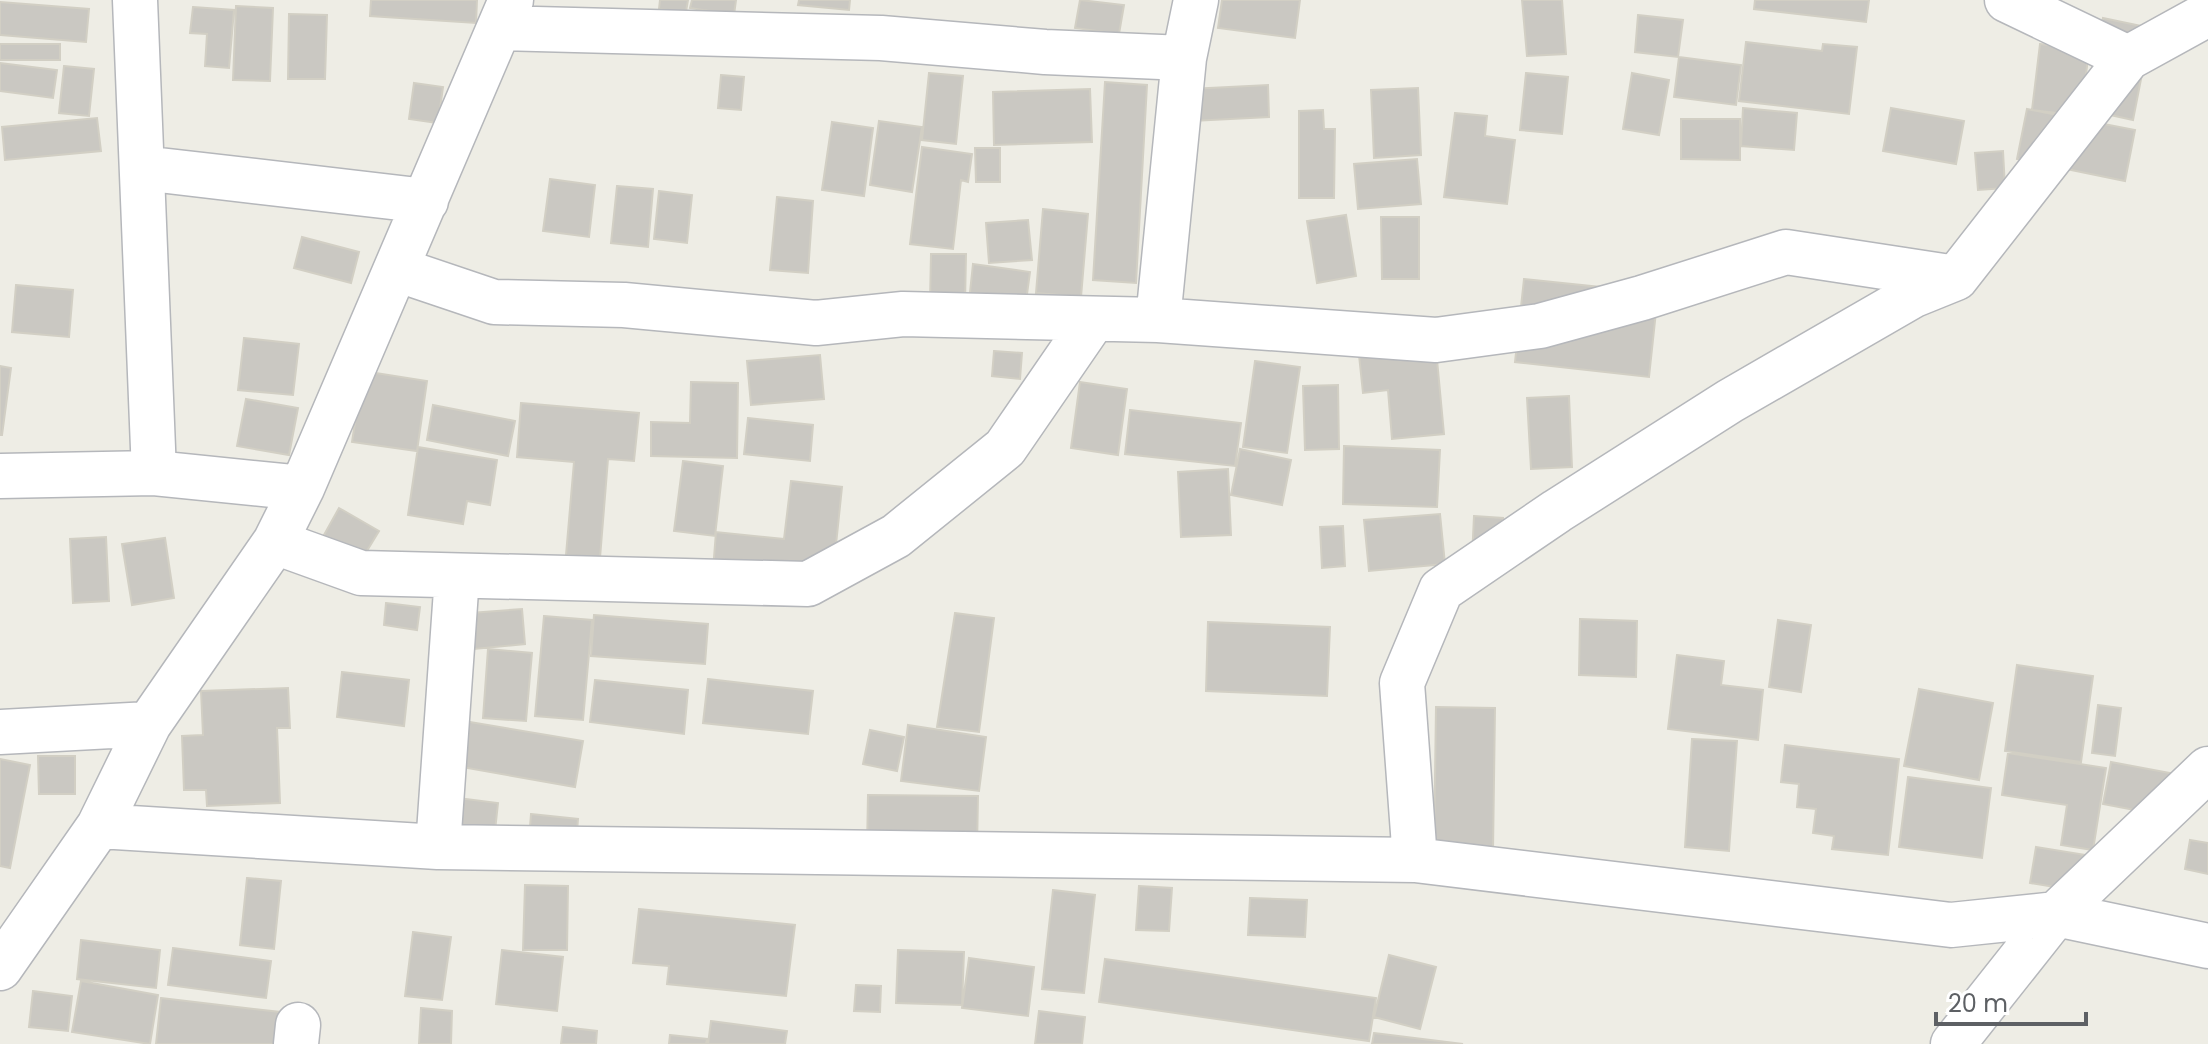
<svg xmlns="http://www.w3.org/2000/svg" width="2208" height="1044" font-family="Poppins,sans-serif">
<rect width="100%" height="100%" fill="#eeede5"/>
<path fill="#cac8c2" stroke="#d2cfc4" stroke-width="2" d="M 371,0 L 477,0 L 476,23 L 370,16 Z
M 660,0 L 688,0 L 686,12 L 659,9 Z
M 692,0 L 736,0 L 734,15 L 690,8 Z
M 799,0 L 850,0 L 849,10 L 798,5 Z
M 1080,0 L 1124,5 L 1119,34 L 1075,28 Z
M 1222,0 L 1300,0 L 1295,38 L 1218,28 Z
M 1522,0 L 1562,0 L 1566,54 L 1527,56 Z
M 1755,0 L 1869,0 L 1866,22 L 1754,9 Z
M 0,2 L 89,9 L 86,42 L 0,35 Z
M 236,6 L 273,8 L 270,81 L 233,80 Z
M 193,7 L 234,10 L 229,68 L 205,66 L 207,34 L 190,33 Z
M 289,14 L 327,15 L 325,79 L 288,79 Z
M 1638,15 L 1683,20 L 1678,57 L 1635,52 Z
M 2103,18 L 2151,28 L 2133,120 L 2083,109 Z
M 1746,42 L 1822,51 L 1823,44 L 1857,47 L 1849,114 L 1739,101 Z
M 0,44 L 60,44 L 60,60 L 0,60 Z
M 2040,44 L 2089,50 L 2081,116 L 2032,110 Z
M 1679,57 L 1741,65 L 1736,105 L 1674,97 Z
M 0,63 L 57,70 L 53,98 L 0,91 Z
M 64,66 L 94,69 L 89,116 L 59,113 Z
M 929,73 L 963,76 L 956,144 L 922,140 Z
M 1526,73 L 1568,77 L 1562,134 L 1520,130 Z
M 1632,73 L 1669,80 L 1659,135 L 1623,129 Z
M 721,75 L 744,77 L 741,110 L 718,108 Z
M 1105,82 L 1147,85 L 1136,283 L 1093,280 Z
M 414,83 L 443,87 L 438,123 L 409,119 Z
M 1268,85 L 1269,117 L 1192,121 L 1190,89 Z
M 1418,88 L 1421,155 L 1374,158 L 1371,90 Z
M 1090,89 L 1092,142 L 994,145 L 993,92 Z
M 1743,108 L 1797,113 L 1794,150 L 1741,146 Z
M 1891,108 L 1964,121 L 1956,164 L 1883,151 Z
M 2027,109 L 2135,130 L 2125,181 L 2017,159 Z
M 1323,110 L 1324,129 L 1335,129 L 1334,198 L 1299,198 L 1299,111 Z
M 1455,113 L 1487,116 L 1485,136 L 1515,140 L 1507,204 L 1444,197 Z
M 97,118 L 101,151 L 5,160 L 2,127 Z
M 1681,119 L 1740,119 L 1740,160 L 1681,159 Z
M 879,121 L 922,127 L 912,192 L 870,185 Z
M 832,122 L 873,128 L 864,196 L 822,190 Z
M 922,147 L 972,154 L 968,182 L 961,180 L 953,249 L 910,244 Z
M 975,148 L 1000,148 L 1000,182 L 976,182 Z
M 2003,151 L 2005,188 L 1978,190 L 1975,153 Z
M 1417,159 L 1421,204 L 1358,209 L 1354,164 Z
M 550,179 L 595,185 L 589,237 L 543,231 Z
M 617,186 L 653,189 L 648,247 L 611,243 Z
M 659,191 L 692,195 L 687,243 L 654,239 Z
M 777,197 L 813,201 L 808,273 L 770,270 Z
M 1043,209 L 1088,214 L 1081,297 L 1036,293 Z
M 1346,215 L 1356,276 L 1317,283 L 1307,221 Z
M 1381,217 L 1419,217 L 1419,279 L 1382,279 Z
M 1028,220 L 1032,260 L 989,263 L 986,223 Z
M 302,237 L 359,252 L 351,283 L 294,268 Z
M 931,254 L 966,254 L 965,304 L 930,303 Z
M 973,264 L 1030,272 L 1025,309 L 969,302 Z
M 1524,279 L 1658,293 L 1649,377 L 1515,362 Z
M 16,285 L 73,290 L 69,337 L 12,332 Z
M 244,338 L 299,344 L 293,395 L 238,390 Z
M 1436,349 L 1444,434 L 1392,439 L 1388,390 L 1363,393 L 1359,355 Z
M 994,351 L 1022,353 L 1020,379 L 992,376 Z
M 820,355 L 824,399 L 751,405 L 747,361 Z
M 1255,361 L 1300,367 L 1287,453 L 1243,447 Z
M 0,366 L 11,368 L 2,435 L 0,435 Z
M 363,371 L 427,381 L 417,451 L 352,442 Z
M 691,382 L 738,383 L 737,458 L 651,456 L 651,422 L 690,423 Z
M 1080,382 L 1127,389 L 1118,455 L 1071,448 Z
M 1338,385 L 1339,449 L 1305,450 L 1303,386 Z
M 1569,396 L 1572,467 L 1531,469 L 1527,398 Z
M 246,399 L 298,408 L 289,455 L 237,446 Z
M 521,403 L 639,413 L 634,461 L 608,459 L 600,558 L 566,555 L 574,462 L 517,457 Z
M 433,405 L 515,421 L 508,456 L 427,440 Z
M 1130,410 L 1241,423 L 1235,466 L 1125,454 Z
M 748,418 L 813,425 L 810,461 L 744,454 Z
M 1344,446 L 1440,450 L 1437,507 L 1343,504 Z
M 418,447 L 497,460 L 490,505 L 467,501 L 463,524 L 408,515 Z
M 1240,449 L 1291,460 L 1282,505 L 1231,495 Z
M 683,461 L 723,466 L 715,536 L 674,531 Z
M 1228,469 L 1231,535 L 1181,537 L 1178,472 Z
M 791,481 L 842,487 L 832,583 L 713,570 L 716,532 L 784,539 Z
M 339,508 L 379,531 L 359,564 L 320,542 Z
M 1440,514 L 1445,564 L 1369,571 L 1364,520 Z
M 1474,516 L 1503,518 L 1501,560 L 1472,558 Z
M 1343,526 L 1345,566 L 1322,568 L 1320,527 Z
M 106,537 L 109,601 L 73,603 L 70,539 Z
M 165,538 L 174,598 L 132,605 L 122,544 Z
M 386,603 L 420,607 L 417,630 L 384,625 Z
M 522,609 L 525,644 L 474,649 L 471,613 Z
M 955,613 L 994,618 L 979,732 L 937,727 Z
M 594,615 L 708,624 L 705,664 L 591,656 Z
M 544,616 L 592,620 L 583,720 L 535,716 Z
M 1580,619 L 1637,621 L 1636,677 L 1579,675 Z
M 1778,620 L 1811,625 L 1801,692 L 1769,687 Z
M 1208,622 L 1330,627 L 1327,696 L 1206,691 Z
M 488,649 L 532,653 L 526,721 L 483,718 Z
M 1677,655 L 1724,661 L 1721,685 L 1763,690 L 1758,740 L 1668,729 Z
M 2017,665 L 2093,676 L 2081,762 L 2005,751 Z
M 342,672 L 409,680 L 404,726 L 337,717 Z
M 708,679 L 813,691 L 808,734 L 703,723 Z
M 595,680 L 688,690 L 684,734 L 590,722 Z
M 288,688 L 290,728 L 277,728 L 280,803 L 207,806 L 206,790 L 184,790 L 182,736 L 203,735 L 201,691 Z
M 1919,689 L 1993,703 L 1979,780 L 1904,766 Z
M 2098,705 L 2121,708 L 2115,756 L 2092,753 Z
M 1436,707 L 1495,708 L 1493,851 L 1434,850 Z
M 464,721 L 583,741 L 575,787 L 456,766 Z
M 908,725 L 986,737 L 979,791 L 901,781 Z
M 870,730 L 904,737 L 897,771 L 863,764 Z
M 1692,739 L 1737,741 L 1729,851 L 1685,847 Z
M 1785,745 L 1899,759 L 1888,855 L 1832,849 L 1834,836 L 1813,833 L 1816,809 L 1797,807 L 1799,784 L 1781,782 Z
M 2008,753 L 2106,768 L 2093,850 L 2061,845 L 2067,805 L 2002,795 Z
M 38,756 L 75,756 L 75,794 L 39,794 Z
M 0,759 L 30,765 L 10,868 L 0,866 Z
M 2111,762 L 2170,773 L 2161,815 L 2103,804 Z
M 1908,777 L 1991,788 L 1982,858 L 1899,847 Z
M 868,795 L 978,796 L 977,849 L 867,848 Z
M 458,798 L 498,803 L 494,840 L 453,835 Z
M 531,814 L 578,819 L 576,844 L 529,840 Z
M 2190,840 L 2208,843 L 2208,874 L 2185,869 Z
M 2036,847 L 2092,856 L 2086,892 L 2030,883 Z
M 247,878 L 281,881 L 274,949 L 240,945 Z
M 525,885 L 568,886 L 567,950 L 523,950 Z
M 1139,886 L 1172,888 L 1169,931 L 1136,930 Z
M 1053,890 L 1095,895 L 1084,993 L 1042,989 Z
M 1250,898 L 1307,900 L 1305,937 L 1248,935 Z
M 639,909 L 795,925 L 786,996 L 667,984 L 669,966 L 633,963 Z
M 413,932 L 451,937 L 442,1000 L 405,996 Z
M 81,940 L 160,950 L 156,988 L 77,979 Z
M 173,948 L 271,961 L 266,998 L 168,985 Z
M 502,950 L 563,957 L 557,1011 L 496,1004 Z
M 898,950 L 964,952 L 962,1005 L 896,1003 Z
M 1389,955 L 1436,967 L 1420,1029 L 1374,1017 Z
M 969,958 L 1034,967 L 1028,1016 L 962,1008 Z
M 1105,959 L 1376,998 L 1369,1041 L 1099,1002 Z
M 81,981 L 158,995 L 150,1044 L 72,1032 Z
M 856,985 L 881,986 L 880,1012 L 854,1011 Z
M 33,991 L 72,996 L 68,1031 L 29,1027 Z
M 161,998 L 280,1012 L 277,1044 L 156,1044 Z
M 421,1008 L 452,1011 L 451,1044 L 419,1044 Z
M 1039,1011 L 1085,1017 L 1082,1044 L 1035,1044 Z
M 711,1021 L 787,1031 L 785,1044 L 708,1044 Z
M 563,1027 L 597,1031 L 596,1044 L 561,1044 Z
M 1374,1033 L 1463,1044 L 1372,1044 Z
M 670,1035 L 707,1039 L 706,1044 L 669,1044 Z"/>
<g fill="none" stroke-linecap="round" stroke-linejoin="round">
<defs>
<path id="minor" d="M 135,0 L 154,473
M 2007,0 L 2128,58
M 499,28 L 881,38 L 1045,52 L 1184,58
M 142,168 L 426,201
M 396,269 L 494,302 L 624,305 L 816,323 L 903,314 L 1158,320 L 1436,340 L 1540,326 L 1642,298 L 1786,252 L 1956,278
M 1158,320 L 1184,58 L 1196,0
M 0,476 L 154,473 L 302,488
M 275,542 L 361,573 L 808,584 L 896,536 L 1005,448 L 1093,320
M 0,732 L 149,724
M 99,826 L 438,847 L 1415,860 L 1951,925 L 2056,914 L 2208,946
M 438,847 L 457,576
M 1415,860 L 1402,683 L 1441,590 L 1557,511 L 1730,401 L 1914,295 L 1956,278 L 2128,58 L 2208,14
M 0,968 L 99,826 L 149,724 L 275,542 L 302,488 L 511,0
M 296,1044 L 298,1025
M 1953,1044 L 2056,914 L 2208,769"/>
</defs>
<use href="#minor" stroke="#b5b7bb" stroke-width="47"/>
<use href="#minor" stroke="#fff" stroke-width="44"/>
</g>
<path d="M1936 1012v12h150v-12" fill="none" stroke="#5d6064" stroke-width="4"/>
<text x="1948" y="1012" font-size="24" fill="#5d6064" stroke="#ffffff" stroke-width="6" paint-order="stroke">20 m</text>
</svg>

====

• What to work on
Quote verbatim the line containing "M 1053,890 L 1095,895 L 1084,993 L 1042,989 Z" and every line after it through the end of the records above.

• Exercise response
M 1053,890 L 1095,895 L 1084,993 L 1042,989 Z
M 1250,898 L 1307,900 L 1305,937 L 1248,935 Z
M 639,909 L 795,925 L 786,996 L 667,984 L 669,966 L 633,963 Z
M 413,932 L 451,937 L 442,1000 L 405,996 Z
M 81,940 L 160,950 L 156,988 L 77,979 Z
M 173,948 L 271,961 L 266,998 L 168,985 Z
M 502,950 L 563,957 L 557,1011 L 496,1004 Z
M 898,950 L 964,952 L 962,1005 L 896,1003 Z
M 1389,955 L 1436,967 L 1420,1029 L 1374,1017 Z
M 969,958 L 1034,967 L 1028,1016 L 962,1008 Z
M 1105,959 L 1376,998 L 1369,1041 L 1099,1002 Z
M 81,981 L 158,995 L 150,1044 L 72,1032 Z
M 856,985 L 881,986 L 880,1012 L 854,1011 Z
M 33,991 L 72,996 L 68,1031 L 29,1027 Z
M 161,998 L 280,1012 L 277,1044 L 156,1044 Z
M 421,1008 L 452,1011 L 451,1044 L 419,1044 Z
M 1039,1011 L 1085,1017 L 1082,1044 L 1035,1044 Z
M 711,1021 L 787,1031 L 785,1044 L 708,1044 Z
M 563,1027 L 597,1031 L 596,1044 L 561,1044 Z
M 1374,1033 L 1463,1044 L 1372,1044 Z
M 670,1035 L 707,1039 L 706,1044 L 669,1044 Z"/>
<g fill="none" stroke-linecap="round" stroke-linejoin="round">
<defs>
<path id="minor" d="M 135,0 L 154,473
M 2007,0 L 2128,58
M 499,28 L 881,38 L 1045,52 L 1184,58
M 142,168 L 426,201
M 396,269 L 494,302 L 624,305 L 816,323 L 903,314 L 1158,320 L 1436,340 L 1540,326 L 1642,298 L 1786,252 L 1956,278
M 1158,320 L 1184,58 L 1196,0
M 0,476 L 154,473 L 302,488
M 275,542 L 361,573 L 808,584 L 896,536 L 1005,448 L 1093,320
M 0,732 L 149,724
M 99,826 L 438,847 L 1415,860 L 1951,925 L 2056,914 L 2208,946
M 438,847 L 457,576
M 1415,860 L 1402,683 L 1441,590 L 1557,511 L 1730,401 L 1914,295 L 1956,278 L 2128,58 L 2208,14
M 0,968 L 99,826 L 149,724 L 275,542 L 302,488 L 511,0
M 296,1044 L 298,1025
M 1953,1044 L 2056,914 L 2208,769"/>
</defs>
<use href="#minor" stroke="#b5b7bb" stroke-width="47"/>
<use href="#minor" stroke="#fff" stroke-width="44"/>
</g>
<path d="M1936 1012v12h150v-12" fill="none" stroke="#5d6064" stroke-width="4"/>
<text x="1948" y="1012" font-size="24" fill="#5d6064" stroke="#ffffff" stroke-width="6" paint-order="stroke">20 m</text>
</svg>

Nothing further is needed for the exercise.